**STUDY MATERIAL**
▼▼▼

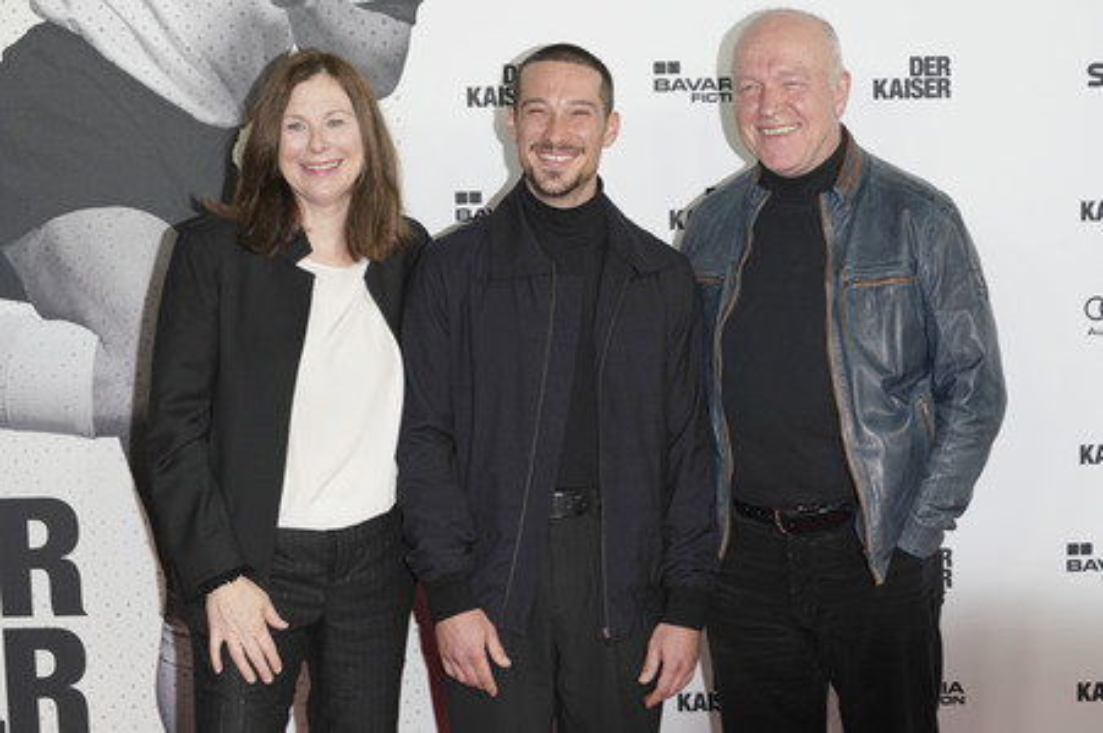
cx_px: 552
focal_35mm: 70
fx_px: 2143
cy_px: 366
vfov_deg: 19.4
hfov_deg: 28.9
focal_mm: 70
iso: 1600
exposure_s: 1/250
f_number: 9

▲▲▲

**ABOUT THIS TASK**
Skipping any images, write out all the data exactly.

**EXERCISE SOLUTION**
cx_px: 552
focal_35mm: 70
fx_px: 2143
cy_px: 366
vfov_deg: 19.4
hfov_deg: 28.9
focal_mm: 70
iso: 1600
exposure_s: 1/250
f_number: 9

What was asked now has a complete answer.